▸ REQUEST: Can you duplicate the lines starting with the line containing "wybrane miejsca, aby poczuć zapach" and going on through the line containing "Jednym z najlepszych sposobów na", reproducing them exactly and nothing else?

▸ SUPPLIED DATA:
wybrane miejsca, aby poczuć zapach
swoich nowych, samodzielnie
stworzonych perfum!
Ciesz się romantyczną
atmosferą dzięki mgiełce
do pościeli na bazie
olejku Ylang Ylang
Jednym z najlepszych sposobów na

--

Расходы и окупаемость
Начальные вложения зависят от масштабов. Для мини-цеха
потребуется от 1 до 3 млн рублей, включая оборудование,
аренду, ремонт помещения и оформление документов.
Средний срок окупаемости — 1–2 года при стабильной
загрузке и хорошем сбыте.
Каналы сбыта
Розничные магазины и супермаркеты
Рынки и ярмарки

...

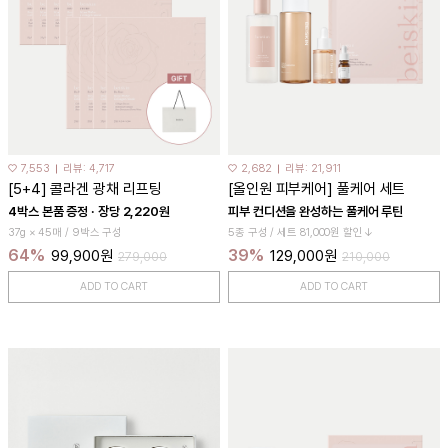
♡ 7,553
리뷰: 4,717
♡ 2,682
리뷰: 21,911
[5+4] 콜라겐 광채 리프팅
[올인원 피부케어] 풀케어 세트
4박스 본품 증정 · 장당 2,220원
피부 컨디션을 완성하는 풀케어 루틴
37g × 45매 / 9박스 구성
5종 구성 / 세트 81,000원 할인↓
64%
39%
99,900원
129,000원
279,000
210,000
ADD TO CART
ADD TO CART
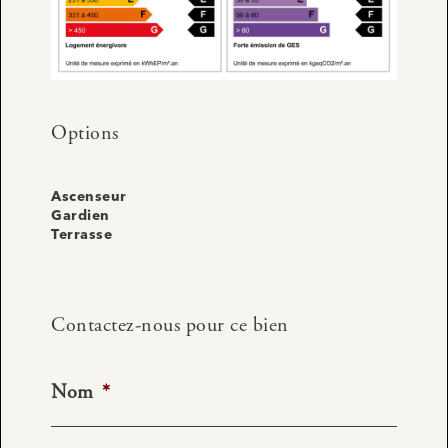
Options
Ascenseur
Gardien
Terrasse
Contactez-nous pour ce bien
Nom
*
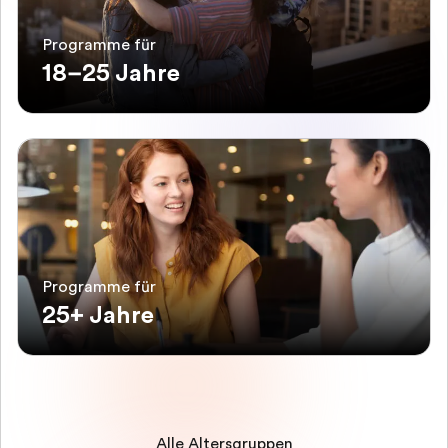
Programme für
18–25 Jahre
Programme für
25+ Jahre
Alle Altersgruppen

▸ PROBLEM SOLUTION:
wybrane miejsca, aby poczuć zapach
swoich nowych, samodzielnie
stworzonych perfum!
Ciesz się romantyczną
atmosferą dzięki mgiełce
do pościeli na bazie
olejku Ylang Ylang
Jednym z najlepszych sposobów na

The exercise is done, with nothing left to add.